Where we are: EUR/USD is licking its wounds just below the 1.1500 handle, currently trading at 1.1485 as we approach the New York open. The overnight range has been tightly bound between 1.1470 and 1.1510, failing to reclaim the key 1.1520 pivot level that capped yesterday’s late US cash session. This leaves the Single Currency pinned near its lowest levels since late March, following an aggressive round of broad dollar strength. However, downside momentum is showing signs of exhaustion as short-term oversold conditions look to form a temporary base around the 1.1450 support zone.

What’s driving it: The Eurozone’s macro backdrop remains characterized by a mild ECB easing bias after the April 25bp cut to 2.50%, with the wage tracker softening and core HICP at 2.3% providing the baseline for further cuts. This domestic policy loosening path is supported by WTI crude sliding 4.48% to $84.65 on the back of the Strait of Hormuz reopening, which drastically reduces the risk of a fresh European energy price shock. Domestically, the sovereign yield spread continues to dictate intraday play, but the severe washout in speculative positioning suggests that the market has fully priced this dovish path. Consequently, any hawkish shift from ECB speakers or resilient domestic indicators will clash with an extremely clean market profile, making the downside increasingly expensive to chase from current spot levels.

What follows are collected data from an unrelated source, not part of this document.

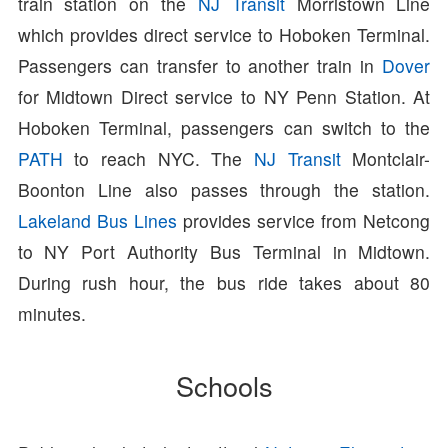
train station on the
NJ Transit
Morristown Line
which provides direct service to Hoboken Terminal.
Passengers can transfer to another train in
Dover
for Midtown Direct service to NY Penn Station. At
Hoboken Terminal, passengers can switch to the
PATH
to reach NYC. The
NJ Transit
Montclair-
Boonton Line also passes through the station.
Lakeland Bus Lines
provides service from Netcong
to NY Port Authority Bus Terminal in Midtown.
During rush hour, the bus ride takes about 80
minutes.
Schools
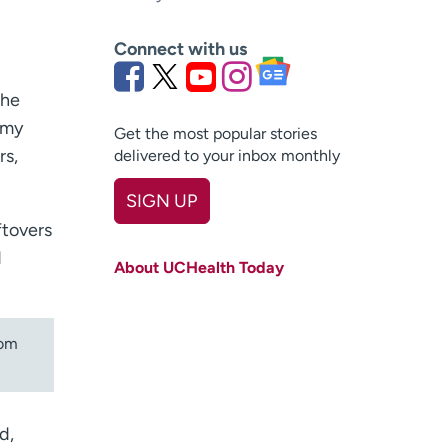
Connect with us
the
 my
Get the most popular stories
rs,
delivered to your inbox monthly
SIGN UP
ftovers
First name
(Required)
d
About UCHealth Today
Last name
(Required)
Email
(Required)
om
Zip code
(Required)
Age disclaimer
I am over 18
(Required)
d,
I want to receive health news in:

  • The European Central Bank’s 25bp cut to 2.50% in April and the subsequent softening of core HICP to 2.3% have cemented a meeting-by-meeting easing bias, though services HICP staying near 3% remains the key hawkish speed bump.
  • WTI Crude’s 4.48% drop to $84.65 underpins the disinflationary narrative for the Eurozone, effectively neutralizing the energy spike risk that could have stayed the ECB’s hand.
  • Speculative positioning in the Euro has collapsed to just +13,932 net long contracts, a massive 34,934 contract weekly reduction that puts positioning in the 6th percentile and flags a severe short-squeeze risk on any USD-negative catalyst.

NY session focus: Today’s New York session shifts focus to the US economic calendar with the Philly Fed Manufacturing Index and Weekly Unemployment Claims both printing at 08:30 ET. If these figures print softer than the projected 9.8 and 225K respectively, expect a rapid short squeeze back above the 1.1520 pivot toward 1.1580. The trade that is working is fading intraday rallies toward 1.1510, but this strategy is highly at risk of a violent stop-out if US yields extend their recent slide, with the US 10-year already down 4.0bp to 4.43%. The pain trade is a sharp squeeze higher in EUR/USD that forces late-stage shorts to cover into a highly illiquid European afternoon cash close.